--- Kutipan Teks ---

Panjang Jimat dipahami oleh masyarakat umum adalah prosesi arak-arakan jimat/pusaka keraton sehingga mengular/memanjang sepanjang jalan. Panjang dalam bahasa Cirebon kuno berati Piring/Tempat nasi untuk makan, sehingga Panjang Jimat berarti Pusaka yang berbentuk Piring.

 

MATANGAJI

Matang masyarakat mengartikan dari kata Bahasa Indonesia yang berarti masak atau sudah sempurna. Matang dalam bahasa Cirebon kuno berarti Dibuang/di asingkan, sehingga makna dari Matangaji adalah Raja/Sultan yang di asingkan.

 

NUJU BARIS

Dalam salah satu sanggit wayang cepak Cirebon menadopsi kata Nuju Baris ini sebagai Sultan dalam pengasingannya tersebut menyusun setrategi  dan pasukan serta berjuang melawan penjajahan VoC. Akan tetapi menurut Bahasa Cirebon kuno kata Nuju Baris berarti Mengalami Gangguan Jiwa (Gila).

--- Bagian Data ---

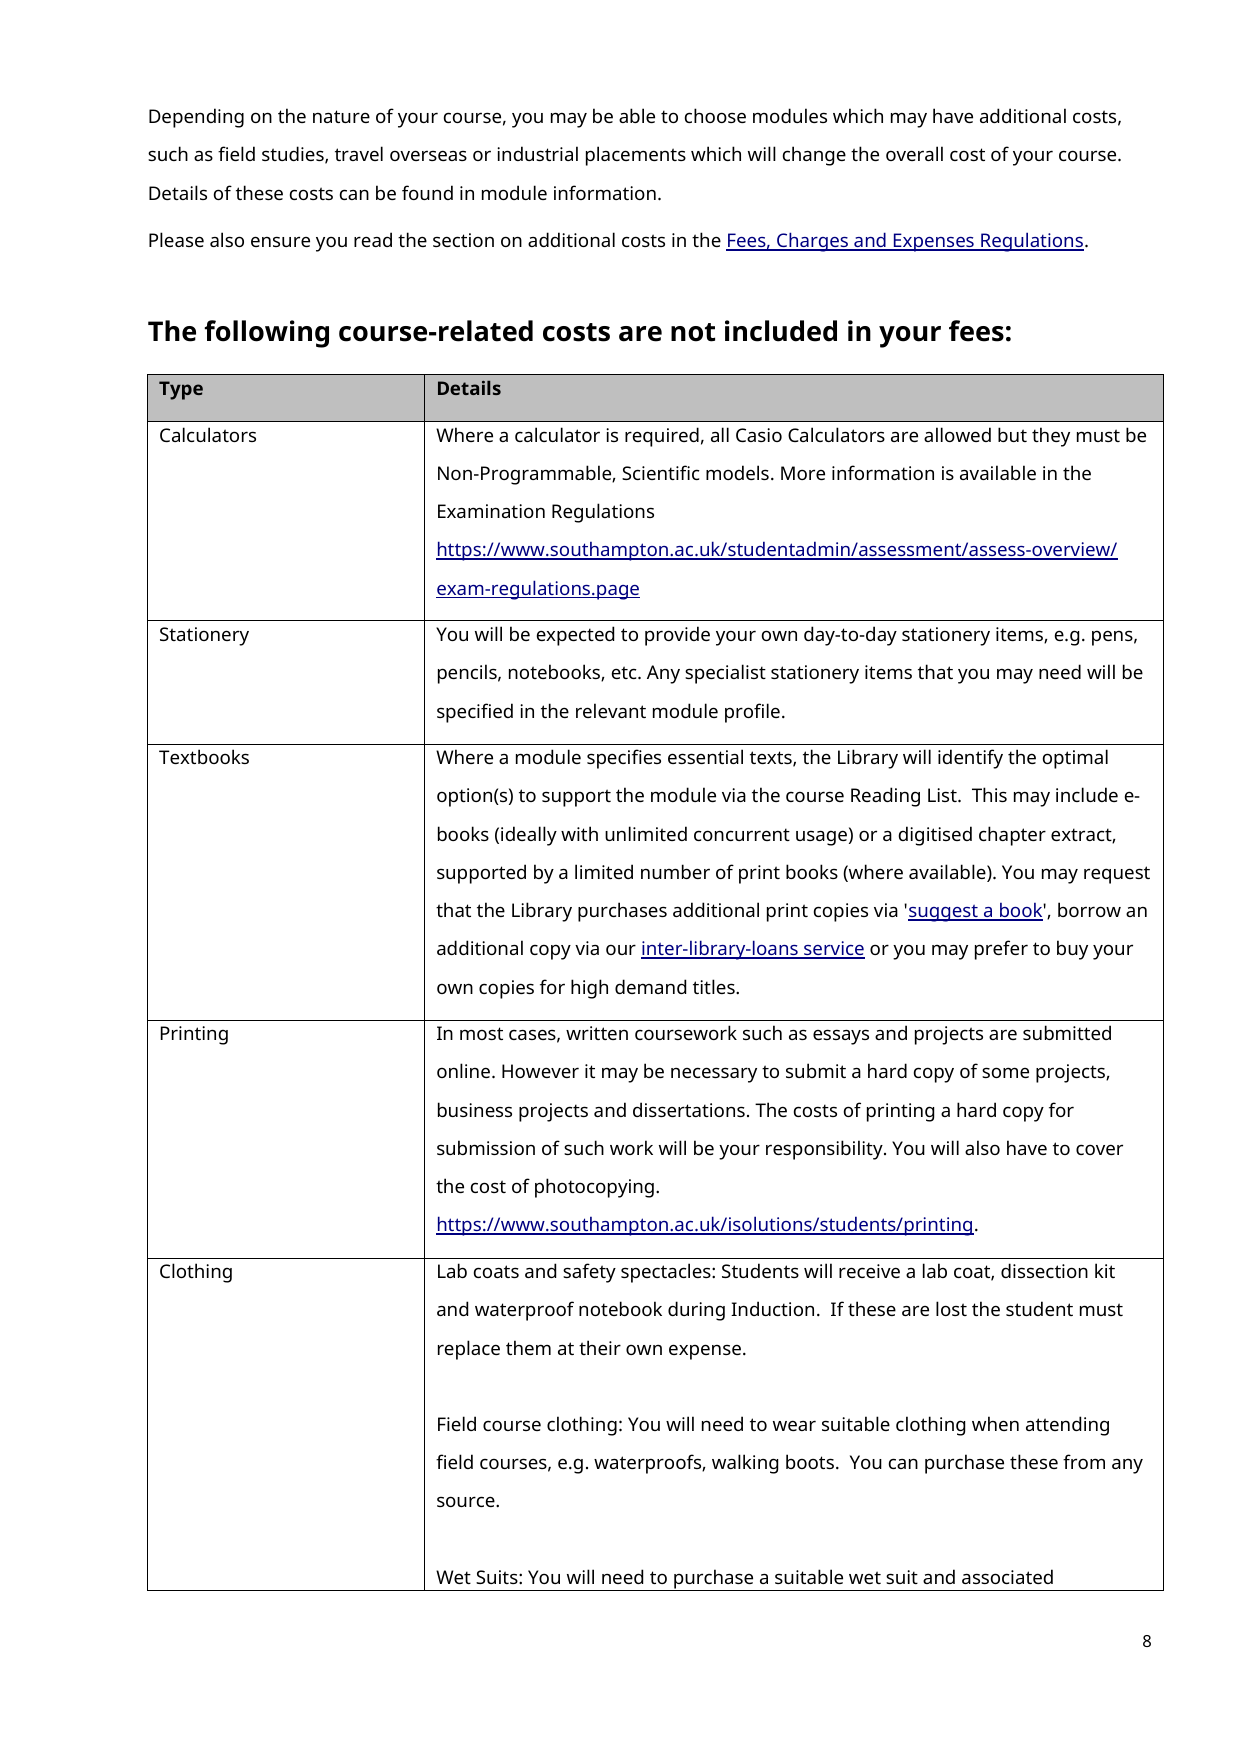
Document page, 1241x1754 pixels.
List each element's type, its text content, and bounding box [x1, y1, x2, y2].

---

* Tugas Singkat *
Salin dengan persis bagian kutipan teks tentang istilah bahasa Cirebon kuno dari "Panjang Jimat dipahami" sampai "yang di asingkan.".

* Jawaban Latihan *
Panjang Jimat dipahami oleh masyarakat umum adalah prosesi arak-arakan jimat/pusaka keraton sehingga mengular/memanjang sepanjang jalan. Panjang dalam bahasa Cirebon kuno berati Piring/Tempat nasi untuk makan, sehingga Panjang Jimat berarti Pusaka yang berbentuk Piring.

 

MATANGAJI

Matang masyarakat mengartikan dari kata Bahasa Indonesia yang berarti masak atau sudah sempurna. Matang dalam bahasa Cirebon kuno berarti Dibuang/di asingkan, sehingga makna dari Matangaji adalah Raja/Sultan yang di asingkan.